Set these in Space Variables/Secrets:

  • HF_ASSETS_REPO_ID (example: SalmaHassan/HyperClinical-assets)
  • HF_ASSETS_REVISION (optional, default main)
  • HF_TOKEN (needed if assets repo is private)
  • HF_PRELOAD_ASSETS_ON_START (optional, default 1)
  • HF_ASSETS_REQUIRED_ON_START (optional, default 1, fail startup if assets missing)
  • HF_ASSETS_FORCE_DOWNLOAD_ON_START (optional, default 0)
  • HF_MEDSIGLIP_MODEL_ID (optional override for image embedding extractor model)
  • HF_MEDGEMMA_MODEL_ID (optional override for clinical embedding extractor model)
  • HF_REQUIRE_FOUNDATION_MODELS (optional, default 0; if 1, fail inference unless true HF models load)
  • HF_ALLOW_BIOCLINICAL_FALLBACK (optional, default 0; if 1, allow BioClinicalBERT fallback when MedGemma is unavailable)
  • HF_CACHE_FOUNDATION_MODELS (optional, default 0; keep MedSigLIP/MedGemma loaded in memory between requests)

The container startup script preloads required checkpoints and AVRA weights from that repo.

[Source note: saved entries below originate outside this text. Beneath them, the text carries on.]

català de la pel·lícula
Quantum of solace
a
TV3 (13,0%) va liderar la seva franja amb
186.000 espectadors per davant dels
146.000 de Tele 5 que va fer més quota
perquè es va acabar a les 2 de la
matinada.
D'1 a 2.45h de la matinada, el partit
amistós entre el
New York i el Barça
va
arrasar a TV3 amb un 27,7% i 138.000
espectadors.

If sync fails or checkpoints appear missing, use Validate HF Asset Layout in the UI to list missing required files directly from the remote assets repo.

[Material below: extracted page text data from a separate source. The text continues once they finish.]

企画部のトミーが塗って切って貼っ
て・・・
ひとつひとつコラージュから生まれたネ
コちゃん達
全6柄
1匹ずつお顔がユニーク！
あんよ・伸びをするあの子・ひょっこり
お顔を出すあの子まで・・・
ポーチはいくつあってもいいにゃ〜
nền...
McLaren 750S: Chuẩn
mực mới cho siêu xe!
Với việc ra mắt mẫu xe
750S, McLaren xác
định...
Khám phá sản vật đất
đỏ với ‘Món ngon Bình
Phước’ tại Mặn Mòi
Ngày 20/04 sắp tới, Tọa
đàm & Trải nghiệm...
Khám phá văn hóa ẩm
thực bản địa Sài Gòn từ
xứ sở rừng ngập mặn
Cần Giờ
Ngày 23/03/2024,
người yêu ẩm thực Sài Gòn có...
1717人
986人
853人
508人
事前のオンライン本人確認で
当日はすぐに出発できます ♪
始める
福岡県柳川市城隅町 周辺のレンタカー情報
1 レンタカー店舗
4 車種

Server-only checkpoint mode

  • No local checkpoint files are required on your machine.
  • Space startup handles checkpoint loading on the server.
  • Inference uses:
    • checkpoints/neurofusion/best_model.pt
    • checkpoints/neurofusion/preprocessing_stats.json
    • src/inference_core/weights/* (for AVRA)

One-time upload of assets (from your local project)

From this Space repo directory:

# login first
huggingface-cli login

# optional: create assets repo once
huggingface-cli repo create SalmaHassan/HyperClinical-assets --type model

# publish required files from local source
bash scripts/publish_assets_from_local.sh SalmaHassan/HyperClinical-assets ../avra_public-master/HyperClinical_Challenge

App Entry

  • Streamlit app: src/streamlit_app.py
  • Built-in sample MRI: src/examples/example_case.nii.gz

Local Run

pip install -r requirements.txt
streamlit run src/streamlit_app.py

Dummy Backend Test

python run_dummy.py

Notes

  • src/inference_core/ contains AVRA inference code only (no training).
  • src/demo_backend/ contains model loading, feature prep, report generation, and full inference pipeline.
  • Checkpoints directories are intentionally mostly empty in git to keep pushes lightweight.
  • Binary assets (checkpoints/figures) are intentionally downloaded at runtime instead of committed to Space git.
  • Docker entrypoint preloads assets server-side via python -m demo_backend.bootstrap_assets before starting Streamlit.
  • During inference, the app attempts HF-based MedSigLIP + MedGemma embedding extraction and feeds those embeddings into the classifier path.
  • Runtime output folder is ./outputs/ (gitignored).

Troubleshooting

  • If clinical narrative says Medical history: none reported, ensure health-history inputs are provided as numeric/binary values (1 for present, 0 for absent). The app also accepts yes/no.
  • If foundation_embeddings.medgemma shows fallback, check:
    • transformers version (google/medgemma-* requires Gemma3 support, use transformers>=4.57.1),
    • HF_TOKEN availability/permissions (if model access is gated),
    • runtime memory limits on your Space hardware.